Jeśli ktoś myśli, że rolnicy protestują tylko w UE, jest w błędzie. Protesty trwają w UE, i w Polsce i w UK. Wczoraj 5500 gumiaków symbolizujących 5500 miejsc pracy, które zostaną utracone na wsi, rolnicy ustawili przed siedzibą parlamentu Walii, w kolejnym proteście przeciw proponowanym nowym zasadom przyznawania subsydiów rolnych.

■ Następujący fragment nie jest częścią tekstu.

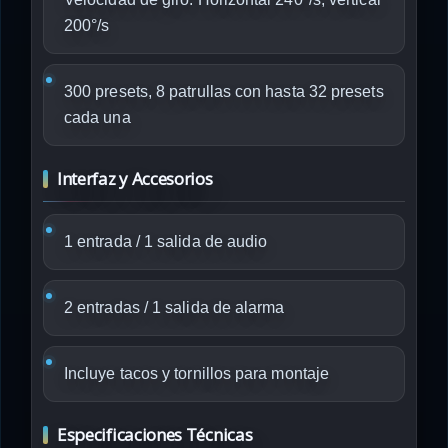
200°/s
300 presets, 8 patrullas con hasta 32 presets
cada una
Interfaz y Accesorios
1 entrada / 1 salida de audio
2 entradas / 1 salida de alarma
Incluye tacos y tornillos para montaje
Especificaciones Técnicas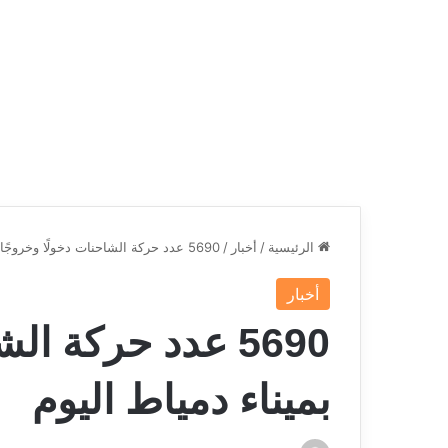
الرئيسية
/
أخبار
/
5690 عدد حركة الشاحنات دخولًا وخروجًا بميناء دمياط اليوم
أخبار
5690 عدد حركة ال
بميناء دمياط اليوم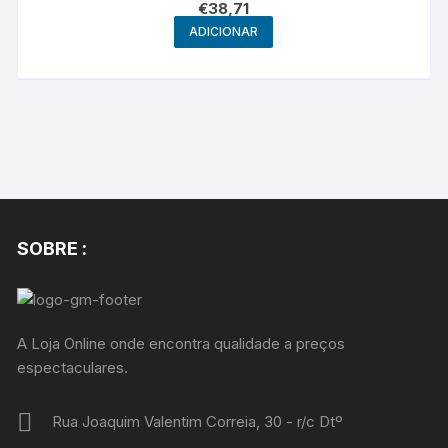
€
38,71
ADICIONAR
SOBRE :
A Loja Online onde encontra qualidade a preços
espectaculares.
Rua Joaquim Valentim Correia, 30 - r/c Dtº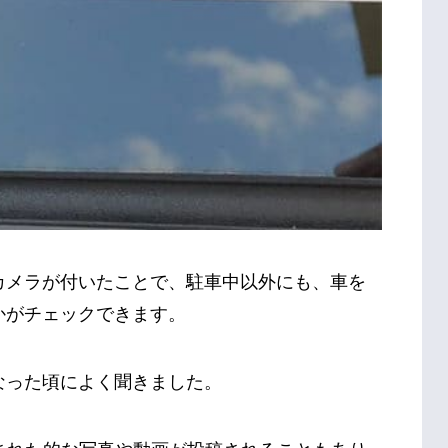
カメラが付いたことで、駐車中以外にも、車を
かがチェックできます。
なった頃によく聞きました。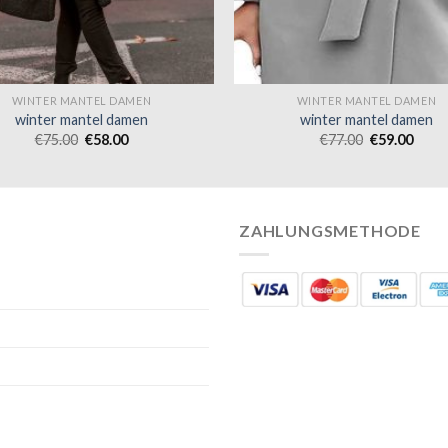
WINTER MANTEL DAMEN
WINTER MANTEL DAMEN
winter mantel damen
winter mantel damen
€
75.00
€
58.00
€
77.00
€
59.00
ZAHLUNGSMETHODE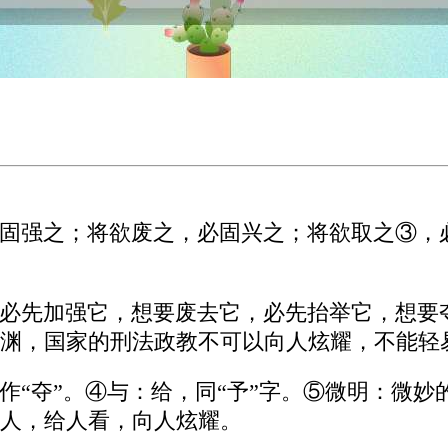
固强之；将欲废之，必固兴之；将欲取之③，
必先加强它，想要废去它，必先抬举它，想要
渊，国家的刑法政教不可以向人炫耀，不能轻
作“夺”。④与：给，同“予”字。⑤微明：微
人，给人看，向人炫耀。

Walia jest jedyną częścią Zjednoczonego Królestwa, w której trwają – już od kilku tygodni – protesty rolników. Głównym powodem ich niezadowolenia jest przedstawiony przez walijski rząd do konsultacji Plan Zrównoważonego Rolnictwa (SFS) – nowy plan subsydiów rolnych, kładący znacznie większy nacisk na środowisko i mający wejść w życie w przyszłym roku. Zgodnie z planem, aby uzyskać dopłaty, rolnicy mieliby zobowiązać się do to tego, że na 10 proc. posiadanej przez nich ziemi będą rosły drzewa, a kolejne 10 proc. przeznaczone będzie na siedliska dzikiej przyrody.
Ocena skutków ekonomicznych opublikowana wraz z tym planem sugeruje, że doprowadzi to do zmniejszenia liczby zwierząt gospodarskich o 10,8 proc. i zmniejszenia zapotrzebowania na siłę roboczą w walijskich gospodarstwach rolnych o 11 proc. Według NFU Cymru, walijskiej gałęzi głównej brytyjskiej organizacji rolników, która była organizatorem środowego protestu, przełoży się to na utratę zatrudnienia przez 5,5 tys. osób.
Zwolennicy programu twierdzą, że jego zasady są bardziej elastyczne, niż się wydaje – i że są niezbędne, aby pomóc Walii w walce ze zmianami klimatu i niszczeniem środowiska, np. pola wykorzystywane do wypasu zwierząt gospodarskich mogą być uznawane za siedliska dzikiej przyrody, jeśli mają zróżnicowane rodzaje traw i dzikich kwiatów, a rodzime drzewa lub lasy w gospodarstwach rolnych mogą jednocześnie spełniać oba wymogi.
Protestujący rolnicy mówią jednak, że dla niektórych z nich oznaczałoby to faktyczną utratę jednej piątej ziemi rolnej, na co nie mogą sobie pozwolić, zwłaszcza że zmagają się równocześnie z rosnącymi kosztami produkcji, które tylko w ostatnim roku wzrosły o 15 proc. Protestujący farmerzy wytykają też rządowi, że nie wziął pod uwagę rolników, którzy są jedynie dzierżawcami gruntów i nie mogą ich zadrzewiać wbrew woli właścicieli.